Philip Earl Bynoe is an American musician best known for his work with Steve Vai. He has been the bass player of Vai's touring band since 2012, a role he previously held from 1996 to 2000. He has also played on four of Vai's studio albums.

Other artists Bynoe has worked with include Kevin Eubanks and The Tonight Show Band, Dorian Holley, Slash, and Charlie Farren. He has been a member of the heavy metal band Warlord since 2013, and was formerly a member of Ring of Fire.

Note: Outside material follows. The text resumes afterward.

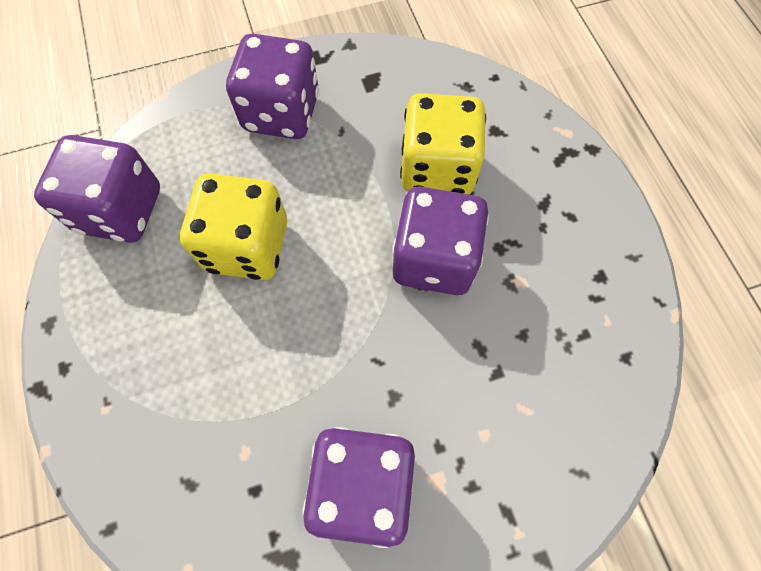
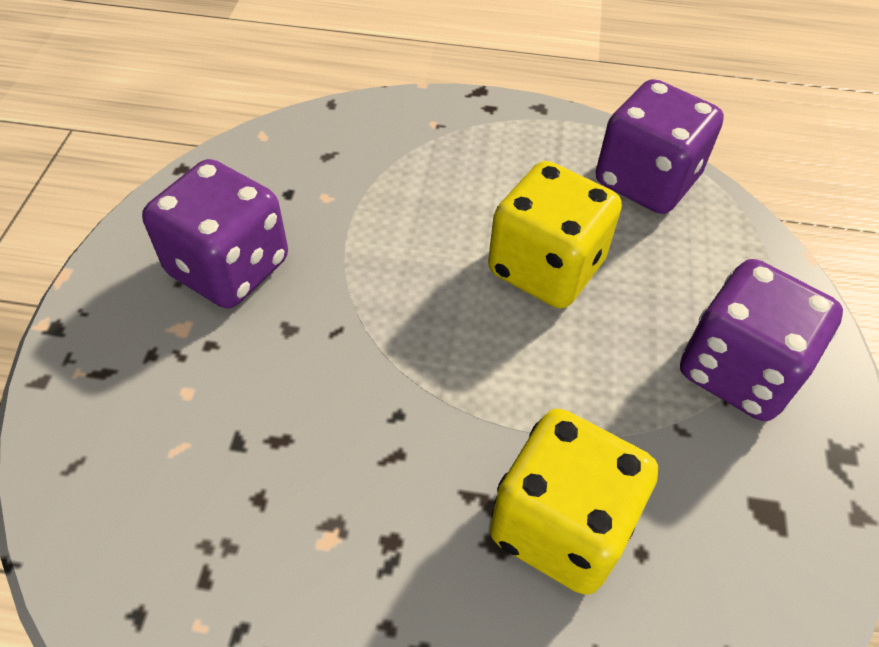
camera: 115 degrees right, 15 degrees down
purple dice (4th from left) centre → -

Bynoe attended the Berklee College of Music in Boston. He studied with Wit Brown. He changed bands several times in the ensuing years, until Nuno Bettencourt of Extreme introduced Bynoe to drummer Mike Mangini. Bynoe and Mangini played together in the Rick Berlin Band. They entered and won a rhythm section competition in Massachusetts. Mangini later got Bynoe an audition with Steve Vai.

Bynoe has received three Grammy Award nominations for his work. In 2005, he received an Emmy Award for his work on the soundtrack for a remake of Reefer Madness. Bynoe continues recording, touring and playing. He also teaches bass and ensemble work at the L.A. Music Academy in Pasadena.

Now playing with A - Z (2025).

Bynoe appears on the soundtrack of the 2008 film Repo! The Genetic Opera.